Please output the records below in full, exactly as given, but without the images.

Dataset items
◇ ◇ ◇

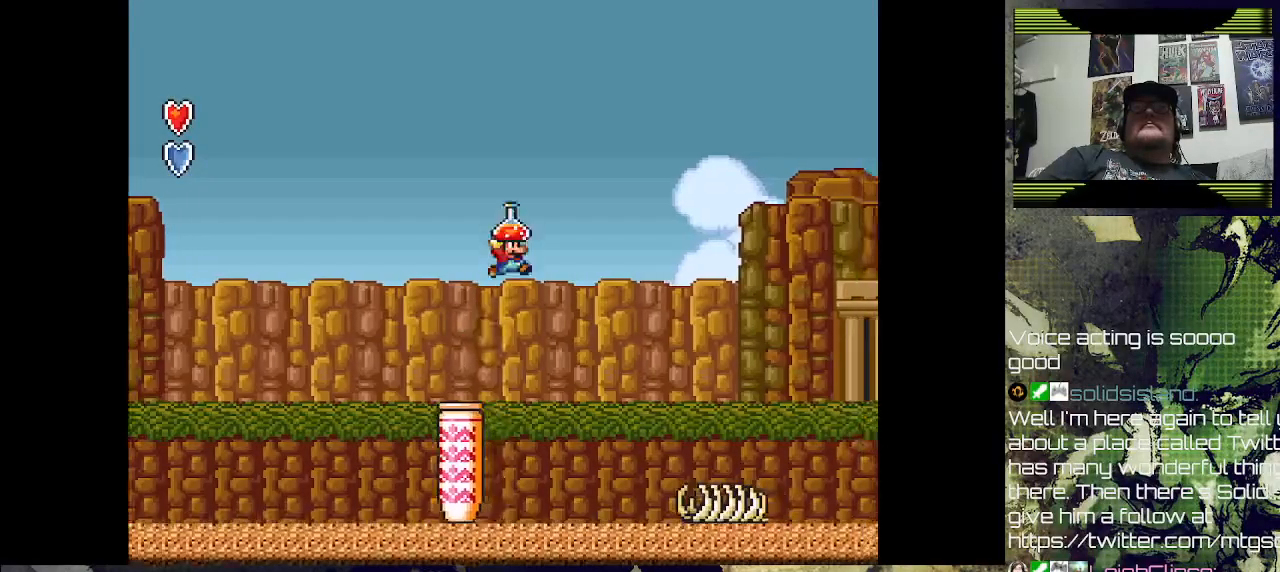
{"buttons": ["DPAD_RIGHT"], "left_stick": "center", "right_stick": "center", "events": [[467, "CROSS", "up"]]}
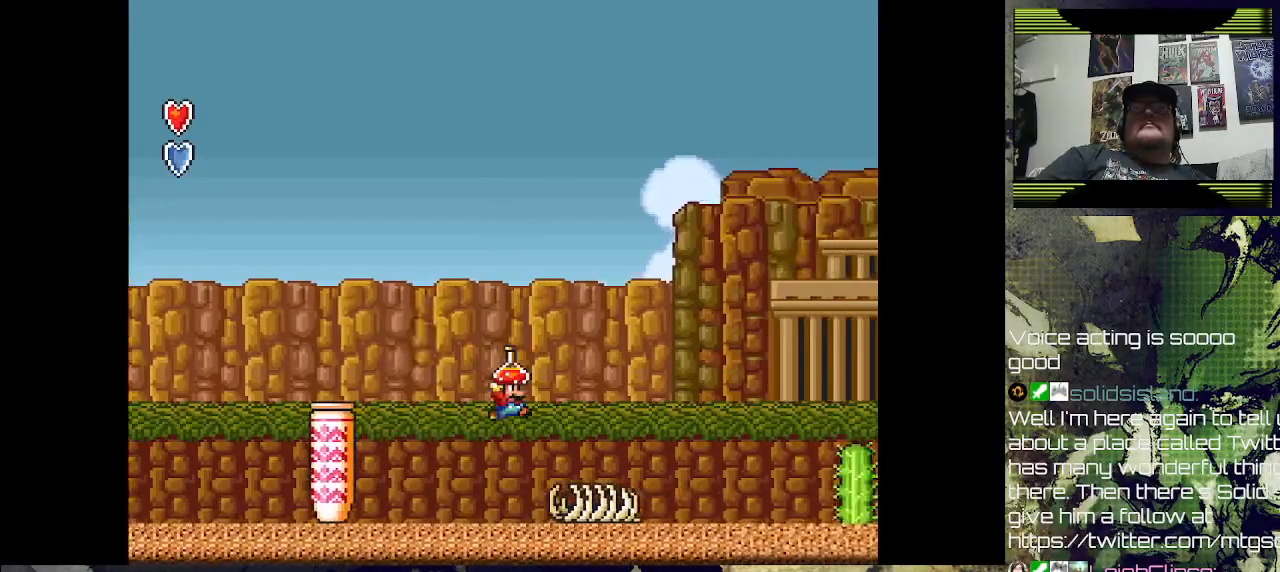
{"buttons": ["CROSS"], "left_stick": "center", "right_stick": "center", "events": [[33, "DPAD_RIGHT", "up"], [367, "CROSS", "down"]]}
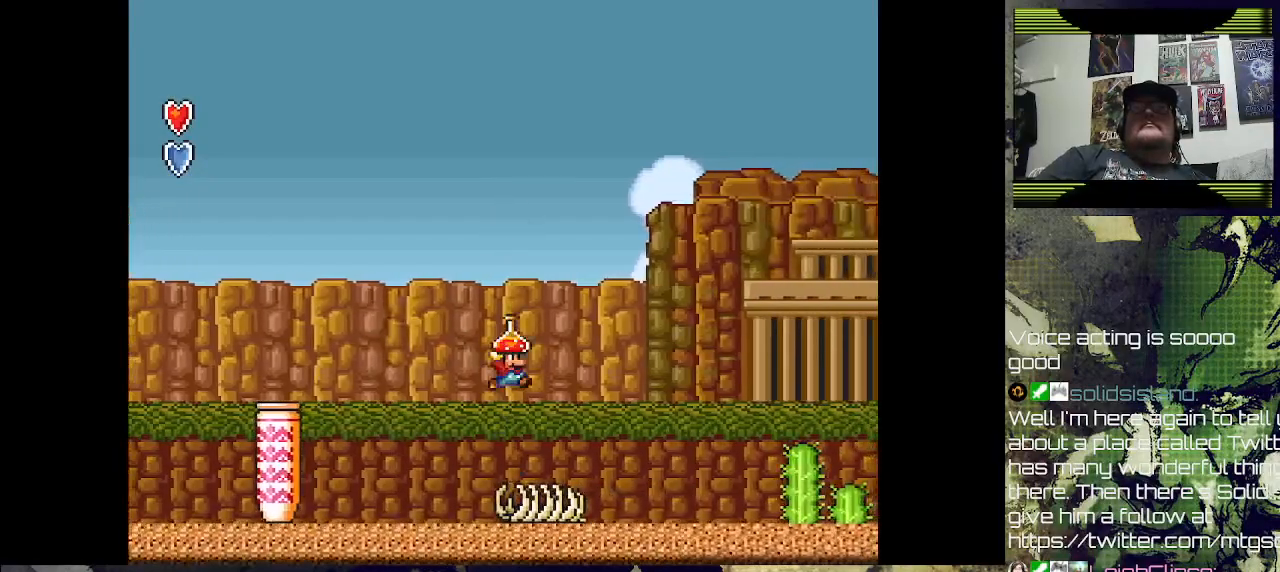
{"buttons": [], "left_stick": "center", "right_stick": "center", "events": [[133, "CROSS", "up"]]}
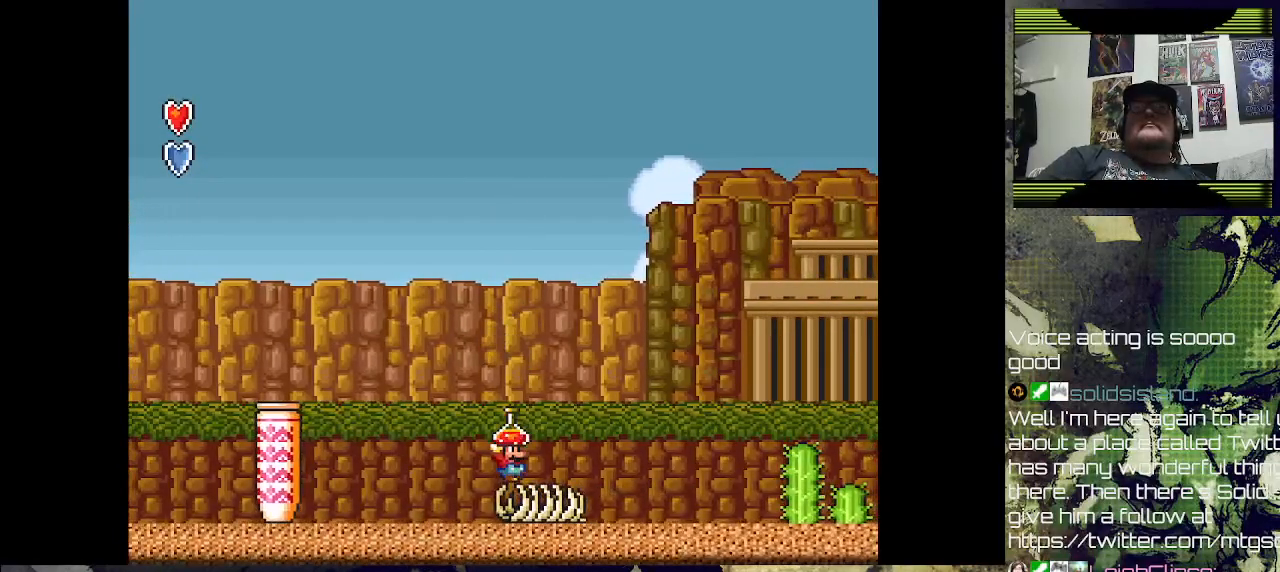
{"buttons": ["CROSS", "DPAD_RIGHT"], "left_stick": "center", "right_stick": "center", "events": [[100, "DPAD_RIGHT", "down"], [233, "CROSS", "down"]]}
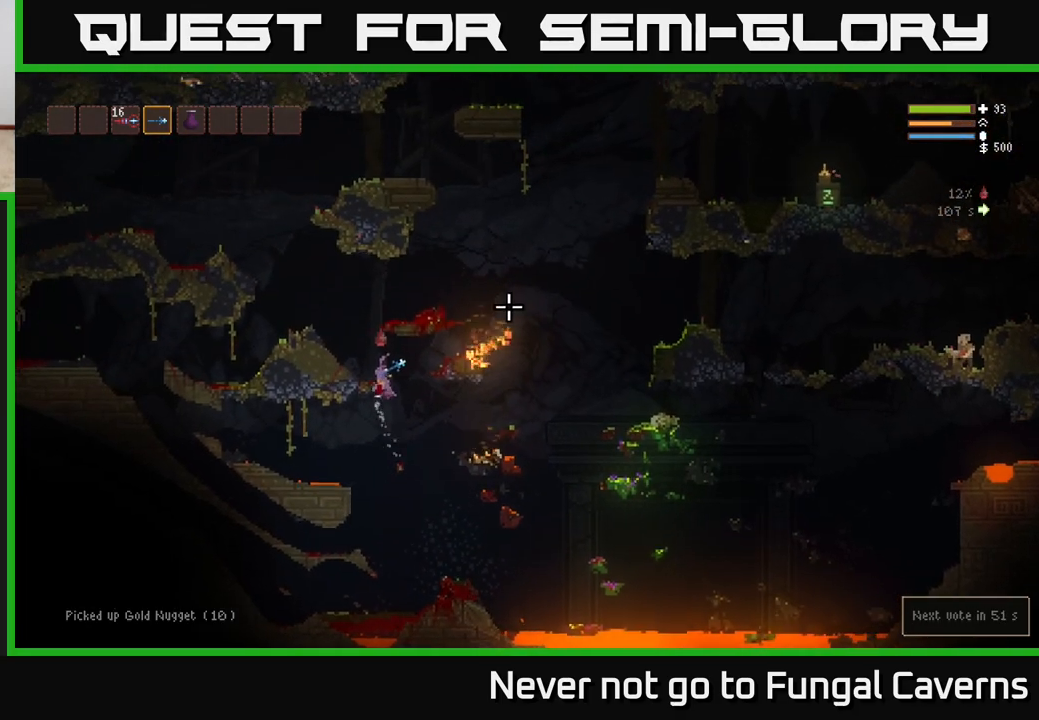
Gameplay with a controller (Xbox layout); each line is a JSON object with the inputs held at the frame after it. "events" lists button and stick changes between this image and that frame as [ms after this image, input, new state], when the widget could be followed in between.
{"buttons": [], "left_stick": "left", "right_stick": "right", "events": [[283, "L2", "up"], [317, "right_stick", "right"]]}
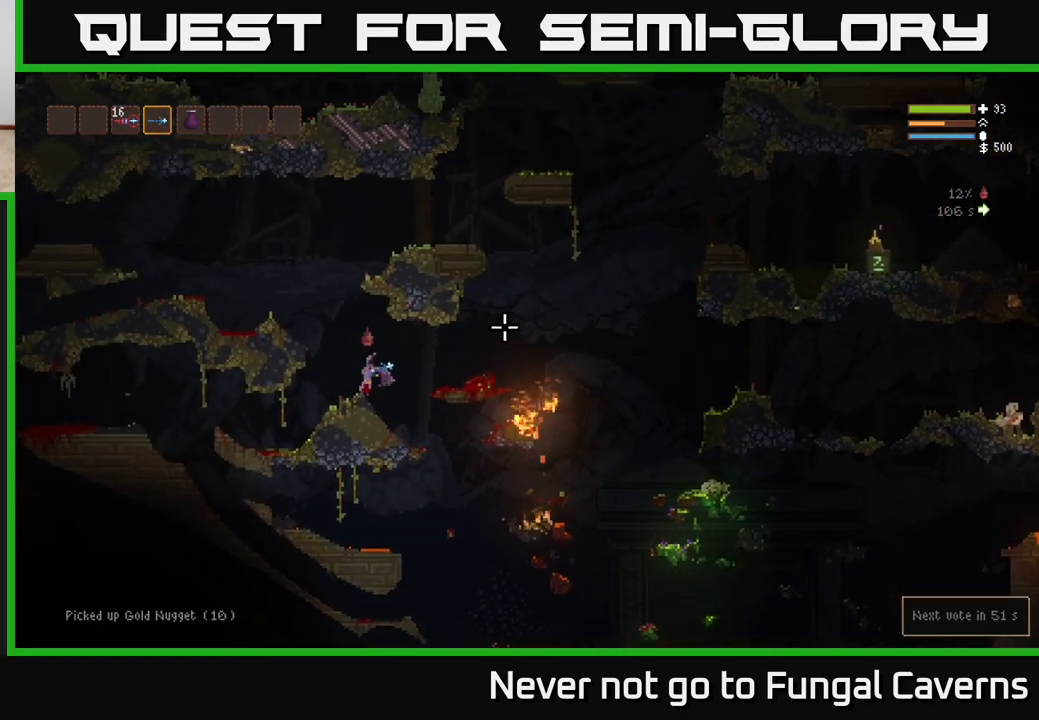
{"buttons": ["L2"], "left_stick": "right", "right_stick": "right", "events": [[17, "left_stick", "center"], [217, "left_stick", "right"], [400, "L2", "down"]]}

◇ ◇ ◇

▸ Reply to the task
{"buttons": ["DPAD_RIGHT"], "left_stick": "center", "right_stick": "center", "events": [[467, "CROSS", "up"]]}
{"buttons": ["CROSS"], "left_stick": "center", "right_stick": "center", "events": [[33, "DPAD_RIGHT", "up"], [367, "CROSS", "down"]]}
{"buttons": [], "left_stick": "center", "right_stick": "center", "events": [[133, "CROSS", "up"]]}
{"buttons": ["CROSS", "DPAD_RIGHT"], "left_stick": "center", "right_stick": "center", "events": [[100, "DPAD_RIGHT", "down"], [233, "CROSS", "down"]]}
Gameplay with a controller (Xbox layout); each line is a JSON object with the inputs held at the frame after it. "events" lists button and stick changes between this image and that frame as [ms after this image, input, new state], when the widget could be followed in between.
{"buttons": [], "left_stick": "left", "right_stick": "right", "events": [[283, "L2", "up"], [317, "right_stick", "right"]]}
{"buttons": ["L2"], "left_stick": "right", "right_stick": "right", "events": [[17, "left_stick", "center"], [217, "left_stick", "right"], [400, "L2", "down"]]}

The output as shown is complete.